GE Aviation’s commercial engine sales and orders tumbled in the first quarter of 2020, as did revenue and profit, as the coronavirus took a bite from the Ohio company’s business.

During the first quarter, the engine maker also received cancellations for 200 CFM International Leap-1B turbofans, which power the Boeing 737 Max. Boeing’s customers have cancelled orders for hundreds of 737 Max in recent months, reflecting a broad industry downturn that has hammered GE’s peers and airline customers.

GE, which co-owns CFM with Safran Aircraft Engines, still turned a profit of $1.0 billion, down 39% year-on-year. First-quarter revenue slipped 13% from the same period last year to $6.9 billion, GE reports.

GE9X on GE 747 flying testbed

GE Aviation’s products include the GE9X, seen here on the left wing of a Boeing 747 test aircraft. GE9X power Boeing’s 777X.

“Of all of our industrial segments, this business is feeling the impact of the pandemic most severely,” General Electric chief executive Larry Culp says of GE Aviation on 29 April.

GE Aviation received orders valued at $7.4 billion in the quarter, down 14% year-on-year, with orders for new equipment such as engines sliding 31% and orders for services declining about 5%, the company reports.

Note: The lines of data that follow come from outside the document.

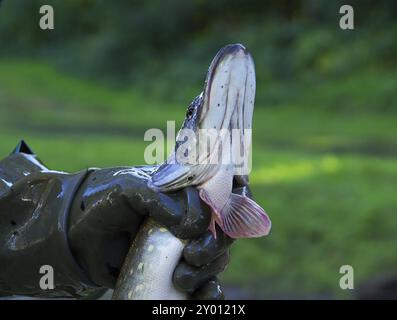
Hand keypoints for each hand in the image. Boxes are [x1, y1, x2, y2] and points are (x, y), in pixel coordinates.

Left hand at [68, 166, 242, 298]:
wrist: (79, 237)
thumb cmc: (104, 202)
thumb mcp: (128, 189)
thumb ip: (160, 195)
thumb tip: (188, 221)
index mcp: (186, 189)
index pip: (227, 187)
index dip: (238, 196)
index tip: (231, 211)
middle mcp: (192, 215)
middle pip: (227, 228)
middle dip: (217, 243)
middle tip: (192, 254)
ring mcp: (187, 242)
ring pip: (219, 255)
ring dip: (209, 268)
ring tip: (181, 277)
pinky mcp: (178, 268)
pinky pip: (207, 280)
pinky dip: (210, 290)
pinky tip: (203, 295)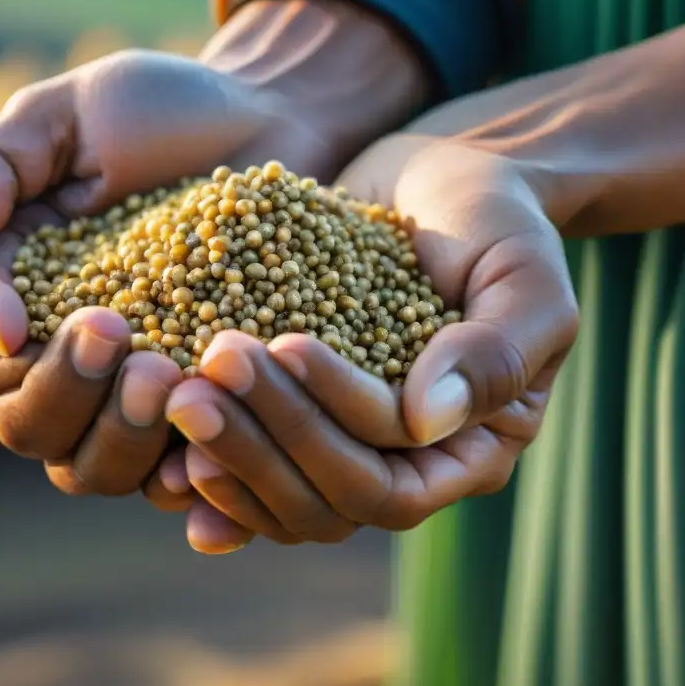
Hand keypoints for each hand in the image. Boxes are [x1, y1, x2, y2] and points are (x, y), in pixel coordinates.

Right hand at [0, 49, 331, 518]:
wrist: (270, 124)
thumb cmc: (160, 113)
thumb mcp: (64, 116)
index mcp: (17, 286)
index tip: (20, 322)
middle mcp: (65, 354)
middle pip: (24, 421)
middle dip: (60, 392)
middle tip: (116, 335)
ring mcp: (133, 392)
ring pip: (90, 466)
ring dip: (118, 438)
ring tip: (168, 378)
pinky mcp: (201, 409)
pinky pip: (178, 475)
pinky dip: (185, 477)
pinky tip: (207, 452)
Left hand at [164, 139, 579, 551]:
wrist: (440, 183)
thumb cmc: (496, 221)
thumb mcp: (524, 276)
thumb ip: (495, 352)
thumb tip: (427, 421)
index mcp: (470, 450)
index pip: (391, 479)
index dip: (330, 427)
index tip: (285, 344)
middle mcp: (407, 466)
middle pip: (326, 502)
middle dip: (259, 445)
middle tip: (198, 381)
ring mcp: (349, 446)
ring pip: (280, 497)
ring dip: (223, 453)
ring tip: (169, 391)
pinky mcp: (300, 418)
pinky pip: (251, 471)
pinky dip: (208, 471)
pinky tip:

It sold 472 commercial engines in the first quarter, down 37% from 751 sales in the same period of 2019. First-quarter sales of Leap turbofans, which also power Airbus A320neo-family aircraft, slipped 36% year-on-year to 272 engines.

GE received 145 commercial engine orders in the first quarter, down 82% from 799 orders in the first quarter last year. It landed only six Leap orders, down from 636 one year earlier.

The engine maker has already responded to the coronavirus pandemic and subsequent aerospace downturn by slashing 10% of its US staff and furloughing half its US MRO and engine manufacturing workforce.

“In the near term, we are right-sizing production capacity and actively managing the supply base,” says Culp.